I don’t buy the messy loose-leaf form. I use a clean, neat vape pen to deliver the goods, which I mostly only smoke at night, just before bed. I shut my bedroom door. My kids are asleep. Our fan is always running, and the vape pen has almost no smell. I’m not blowing pot smoke in my kids’ faces or toking up while they play blocks on the floor. In fact, they have no idea I smoke. Why would they? I’ll tell them when they’re older, but until then, I just put the pen up where they won’t find it.

Sometimes I need to use it in the middle of the day. I had a panic attack the other afternoon over something related to work. It wasn’t a big deal, but my fight-or-flight response thought it was a very fucking big deal, thank you very much. I was crying. I was breathing hard. So I slipped out, picked up my pen, and took a hit.

Two minutes later: relief. Everything shifted into perspective. I could breathe. I stopped crying. I realized what had upset me was just some small inconvenience. Cannabis works almost like a magic pill for my anxiety. I could return to the company of my family — not weeping now — and functionally parent because one hit isn’t going to make me stoned. It just makes Play-Doh a little more fun.

Of course, I have two other (prescribed) pills I could have popped for my panic attack. Both would have eventually calmed me down, though not to the degree the cannabis did. The first pill, Xanax, would have taken 15 minutes to work, but would have left me still anxious. The second, Klonopin, would have taken a full half-hour (of weeping, fist-clenching terror) to work. Neither drug would have totally taken away my fear, and they would have removed me from functional parenting for at least 15 minutes. Even after they kicked in, I would have been left with some flutters in my stomach. I’d have probably chewed my cuticles or bitten my lips.

Cannabis works 100% in two minutes. And I go with what works.

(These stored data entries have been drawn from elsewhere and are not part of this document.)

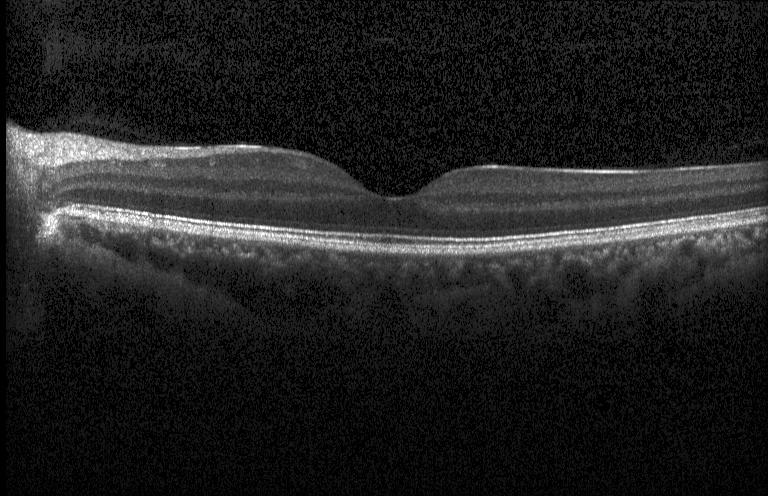

Impression: no choroidal neovascularization, diabetic macular edema, or drusen.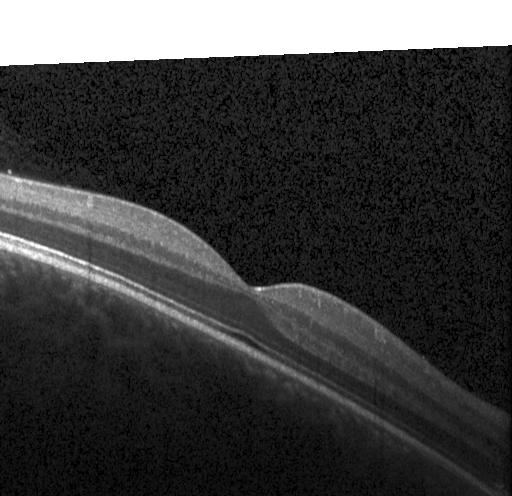 Horizontal scan through the fovea · Heidelberg Spectralis · spectral-domain optical coherence tomography · OCT B-scan
Assessment: no CNV, no DME, and no drusen.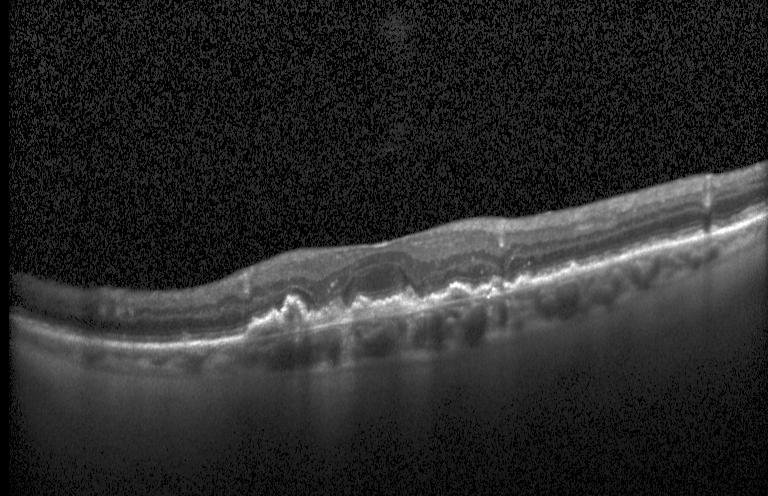
Retinal OCT B-scan, Heidelberg Spectralis OCT system. Diagnosis: CNV.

Since I started taking a hit before bed, I’ve noticed that not only has my insomnia disappeared, my depression has also receded as well. Sure, I take other prescription drugs for that too, but they’ve never quite hit on the combination to sweep the darkness from all of the corners. I still thought about dying sometimes. I still felt extraneous, a waste. Then gradually, I felt…better. I thought less about driving my car off a bridge. I felt more like an important member of my family and less like an odd appendage. It took me a long time to connect it to the pot — until I ran out unexpectedly, couldn’t get more for a little while, and started feeling intermittently miserable again.

When I got more, those bad feelings went away. It works better than any antidepressant I’ve ever taken.

I’m not some High Times NORML pot activist. Yes, I think it should be legal, but I’m not down there in the capital city holding a sign and chanting “Legalize it!” or whatever pot activists chant. I fucking hate Phish and The Grateful Dead. My house contains no black-light posters, or flowy skirts, or anything hemp that isn’t the drug itself. (And that’s not to say that any of those things are bad, so chill. They are not bad — this is to illustrate the point that not all pot smokers fit the stereotype that society has thrust upon us.)

Instead, my house looks a lot like yours: toys scattered everywhere, dishes in the sink, book bags and sneakers tossed by the door. There are too many Barbies and too many Legos, and I can never decide what to make for dinner. My house just happens to have a mama who gets depressed, and anxious, and suffers from insomnia. And who treats that all with pot.

If I didn’t tell you, you’d have no idea. I’m not driving around high or talking about the cosmos. I’m just an average mom who uses a cannabis vape pen to treat her mental illness. Call me whatever you want though. I’m over the stigma. This green stuff works, and I’m going to keep on smoking it.